Data listing:
◆ ◆ ◆ ◆
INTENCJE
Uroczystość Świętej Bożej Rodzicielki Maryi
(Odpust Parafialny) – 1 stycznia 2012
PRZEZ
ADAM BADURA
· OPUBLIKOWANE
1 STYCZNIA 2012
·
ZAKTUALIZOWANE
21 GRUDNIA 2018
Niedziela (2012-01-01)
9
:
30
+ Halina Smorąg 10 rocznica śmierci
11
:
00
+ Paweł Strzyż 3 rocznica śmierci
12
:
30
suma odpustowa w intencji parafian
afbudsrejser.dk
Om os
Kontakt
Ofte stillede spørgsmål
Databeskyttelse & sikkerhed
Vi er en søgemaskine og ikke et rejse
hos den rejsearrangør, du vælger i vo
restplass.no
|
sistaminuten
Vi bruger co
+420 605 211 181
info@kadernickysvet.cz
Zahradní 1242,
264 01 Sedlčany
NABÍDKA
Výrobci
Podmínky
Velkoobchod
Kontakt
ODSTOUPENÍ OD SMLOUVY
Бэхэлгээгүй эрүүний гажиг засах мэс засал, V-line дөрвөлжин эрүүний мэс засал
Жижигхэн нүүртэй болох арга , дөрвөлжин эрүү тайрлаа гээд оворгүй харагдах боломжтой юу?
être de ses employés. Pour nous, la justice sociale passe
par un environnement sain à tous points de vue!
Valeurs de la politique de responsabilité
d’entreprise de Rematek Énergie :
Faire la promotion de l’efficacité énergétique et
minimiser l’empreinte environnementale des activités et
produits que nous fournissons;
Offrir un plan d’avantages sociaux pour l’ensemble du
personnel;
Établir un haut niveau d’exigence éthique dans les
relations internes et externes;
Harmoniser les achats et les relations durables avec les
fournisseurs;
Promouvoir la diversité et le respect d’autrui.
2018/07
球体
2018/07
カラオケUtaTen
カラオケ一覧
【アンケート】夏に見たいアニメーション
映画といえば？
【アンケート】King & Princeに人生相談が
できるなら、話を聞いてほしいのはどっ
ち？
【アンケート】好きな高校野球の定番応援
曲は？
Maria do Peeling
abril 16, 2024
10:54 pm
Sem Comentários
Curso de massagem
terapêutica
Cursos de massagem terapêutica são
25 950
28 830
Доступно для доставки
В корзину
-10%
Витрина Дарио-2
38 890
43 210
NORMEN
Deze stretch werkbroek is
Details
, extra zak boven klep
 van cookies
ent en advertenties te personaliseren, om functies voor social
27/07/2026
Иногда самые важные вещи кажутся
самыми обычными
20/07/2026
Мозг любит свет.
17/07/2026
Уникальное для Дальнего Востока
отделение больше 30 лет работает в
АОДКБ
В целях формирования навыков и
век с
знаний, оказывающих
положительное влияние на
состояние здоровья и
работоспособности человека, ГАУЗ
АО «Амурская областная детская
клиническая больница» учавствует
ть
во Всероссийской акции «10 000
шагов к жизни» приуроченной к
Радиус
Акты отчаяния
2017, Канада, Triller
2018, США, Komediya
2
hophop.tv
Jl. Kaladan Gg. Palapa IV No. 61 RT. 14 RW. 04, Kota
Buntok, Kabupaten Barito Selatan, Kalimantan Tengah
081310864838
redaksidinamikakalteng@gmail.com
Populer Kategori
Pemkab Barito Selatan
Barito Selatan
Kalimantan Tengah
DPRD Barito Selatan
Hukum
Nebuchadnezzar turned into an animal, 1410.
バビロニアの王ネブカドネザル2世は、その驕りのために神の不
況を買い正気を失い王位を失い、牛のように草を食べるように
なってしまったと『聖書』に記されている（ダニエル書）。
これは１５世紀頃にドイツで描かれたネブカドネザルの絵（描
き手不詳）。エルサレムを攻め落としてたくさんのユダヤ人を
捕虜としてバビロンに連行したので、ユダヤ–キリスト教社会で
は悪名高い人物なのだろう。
◆ ◆ ◆ ◆
Repeat the entries verbatim through the line with "605 211 181".

INTENCJE
Uroczystość Świętej Bożej Rodzicielki Maryi
(Odpust Parafialny) – 1 stycznia 2012
PRZEZ
ADAM BADURA
· OPUBLIKOWANE
1 STYCZNIA 2012
·
ZAKTUALIZOWANE
21 GRUDNIA 2018
Niedziela (2012-01-01)
9
:
30
+ Halina Smorąg 10 rocznica śmierci
11
:
00
+ Paweł Strzyż 3 rocznica śmierci
12
:
30
suma odpustowa w intencji parafian
afbudsrejser.dk
Om os
Kontakt
Ofte stillede spørgsmål
Databeskyttelse & sikkerhed
Vi er en søgemaskine og ikke et rejse
hos den rejsearrangør, du vælger i vo
restplass.no
|
sistaminuten
Vi bruger co
+420 605 211 181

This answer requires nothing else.